Migrants rely on the NGOs for their daily survival. Funded by the government, “La vie active” distributes drinking water every day, flowing from a dozen taps carried on a truck, placed just a few centimeters off the ground and accessible for only six hours a day. “I’m ashamed that I’m not able to do more for them,” whispers Juliette, a volunteer with “La vie active.” Regarding showers, which are installed a few kilometers away from the camp, they are available four days a week through a shuttle system. A group of NGOs — Refugee Community Kitchen, Utopia56, Auberge des migrants and Salam — are taking care of their daily sustenance.

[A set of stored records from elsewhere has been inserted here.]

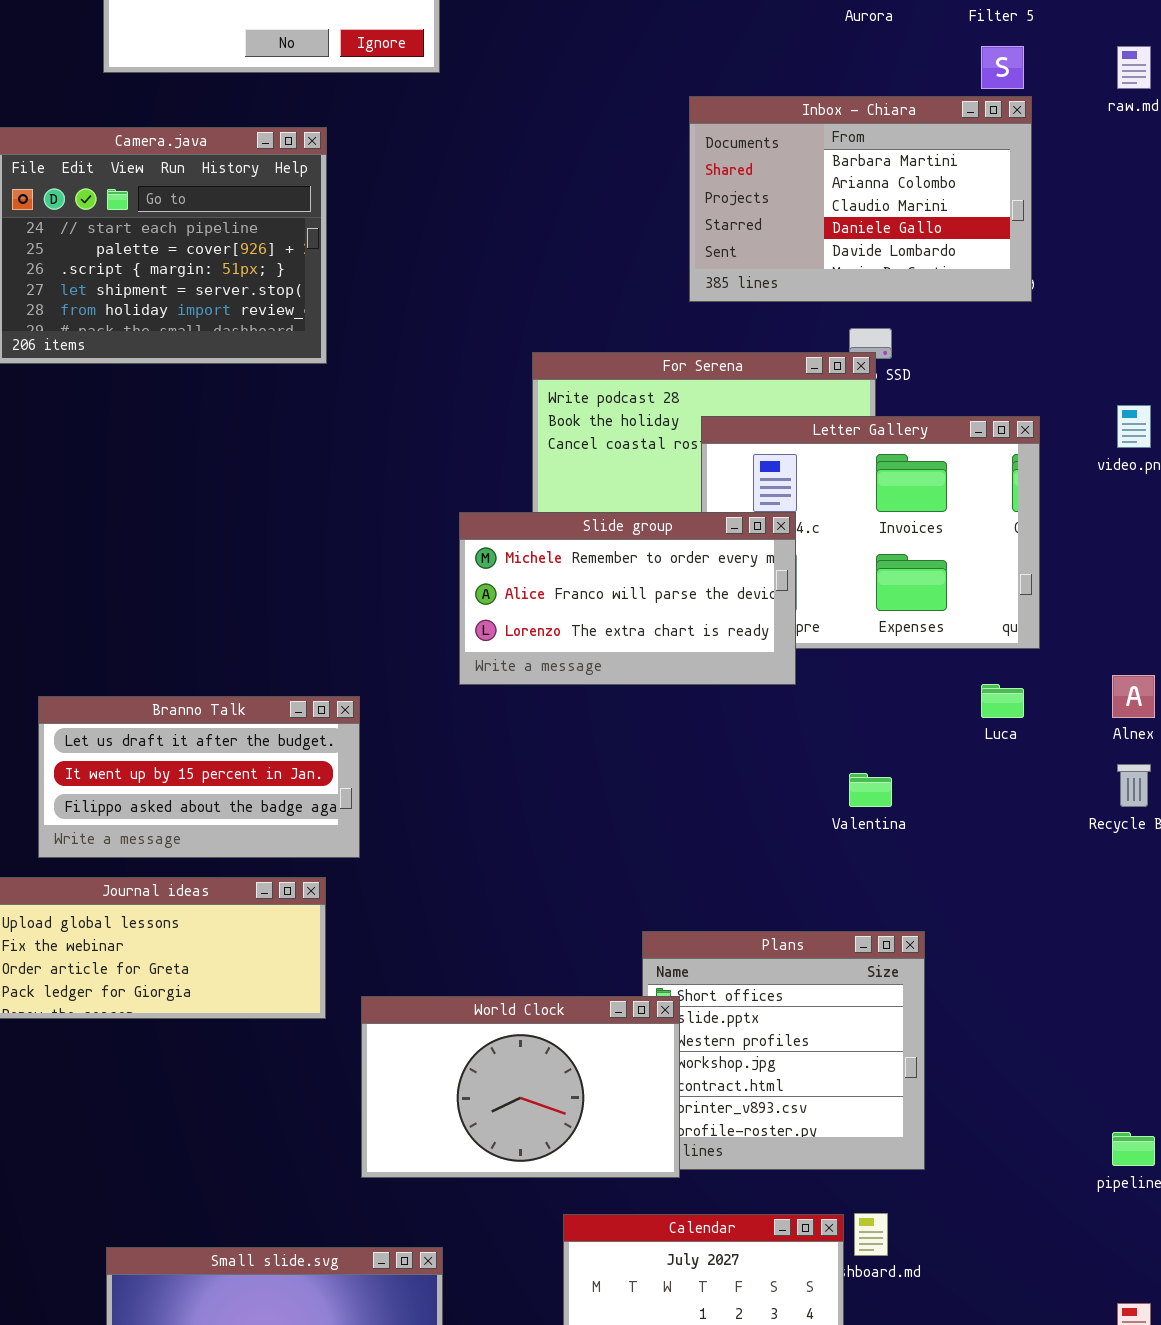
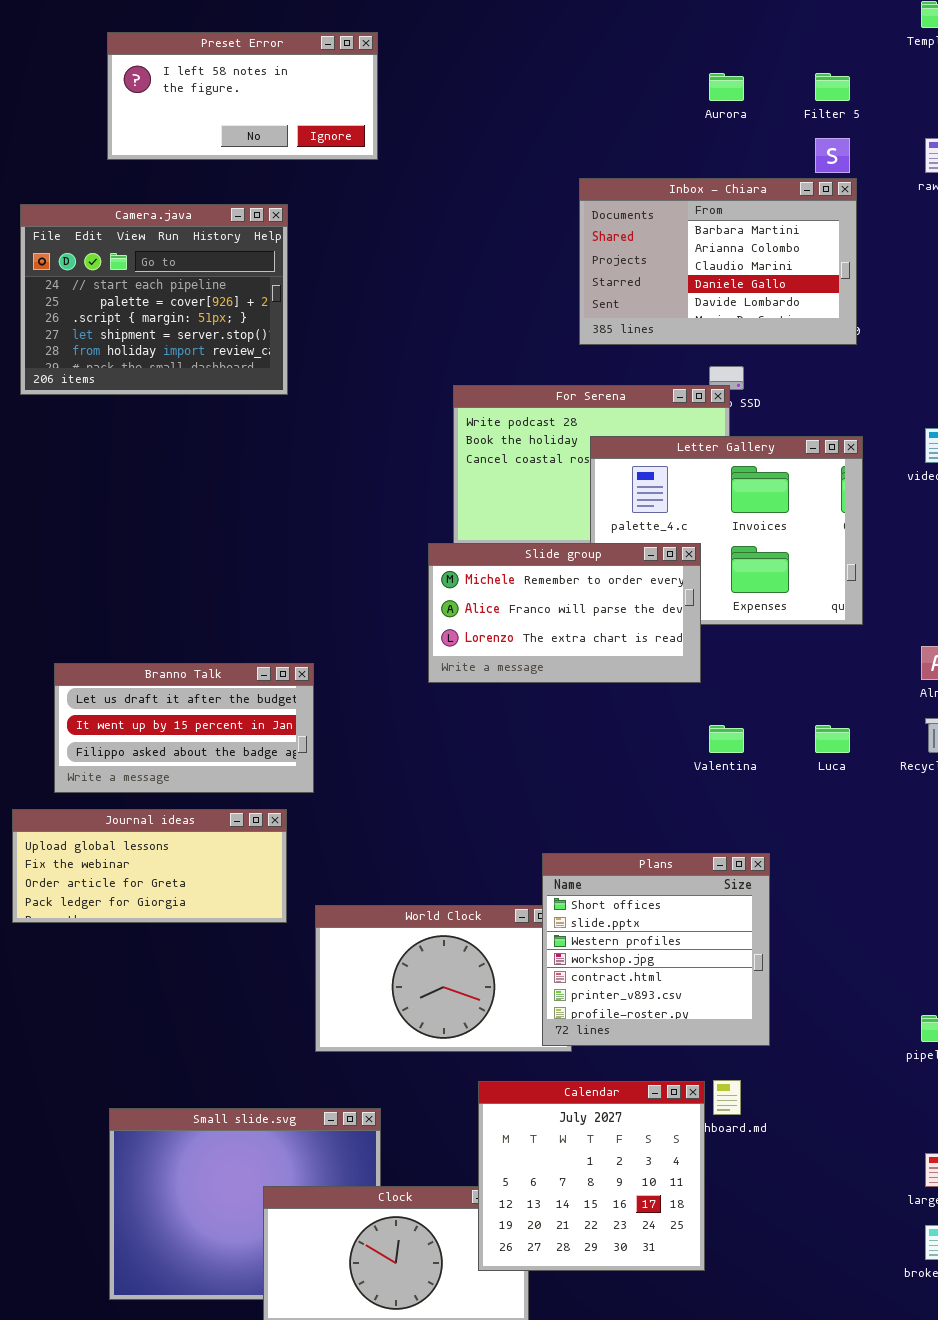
Slide group: [459,512,796,685] -> [428,543,701,683], moved
Luca: [981,684,1024,718] -> [815,725,850,753], moved
Plans: [642,931,925,1170] -> [542,853,770,1046], raised

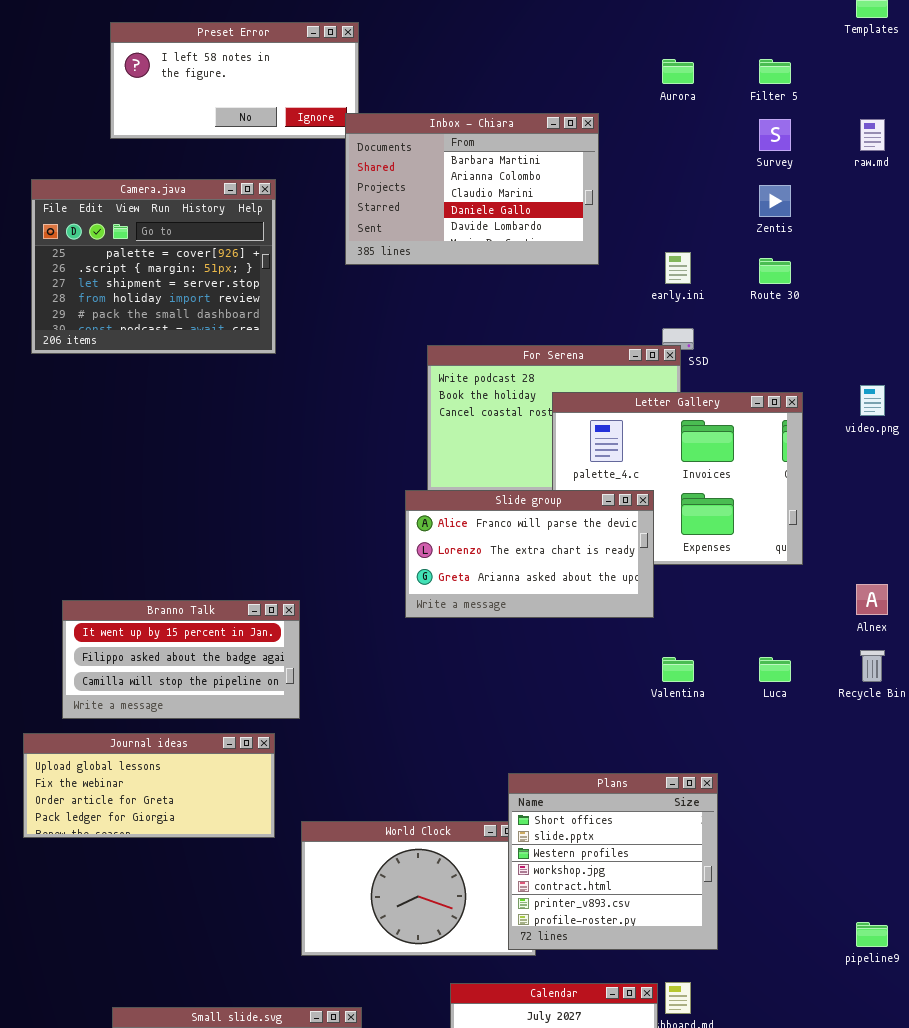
Inbox - Chiara: [579,178,857,345] -> [345,113,599,265], moved
Camera.java: [20,204,288,395] -> [31,179,276,354], scrolled down 1 row
Slide group: [428,543,701,683] -> [405,490,654,618], scrolled down 1 row
Branno Talk: [54,663,314,793] -> [62,600,300,719], scrolled down 1 row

After the hot meal, with their backpacks on, a small group of Ethiopian migrants heads toward the canal that runs through the city center. They kneel on its bank, and, Marseille soap in hand, they begin to scrub pants, sweatshirts and jackets. While one of them dunks a pair of jeans into the canal, a large gasoline slick floats on the surface of the polluted water.
“The attempts to climb onto trucks have decreased 3.5 times,” says the prefect, thanks to the growing number of security devices installed throughout the city. Hundreds of meters of fencing and barbed wire run through the streets. A kilometer-long, four-meter-tall wall, funded by London and costing €2.7 million, extends the grids already present along the ring road leading to the port. The parking lots at the entrance of the city and the suburbs, such as the Polley Secured Lorry Park, are replete with surveillance cameras and barbed wire, installed around the places where the trucks stop, waiting to take the long Eurotunnel which runs under the waters of the English Channel, linking Calais with Cheriton in Kent.
At night, under the cover of darkness, some Eritrean kids defy the security measures and try to climb in the back of a truck, in a clearing not far from the woods where they take shelter. Using the light from a mobile phone, they light up the large vehicle, searching for a gap in the metal body. They look like they just found one, when the driver’s flashlight shines on them from behind. His angry voice breaks the silence: “Go away, I’m calling the police,” he shouts in English, enough to make them flee. “We’ll try again until we get to London. Here we are treated like animals. After all, what have we got to lose?” says Tamir, a young Eritrean man, a little over 18, still out of breath and with his heart thumping in his chest.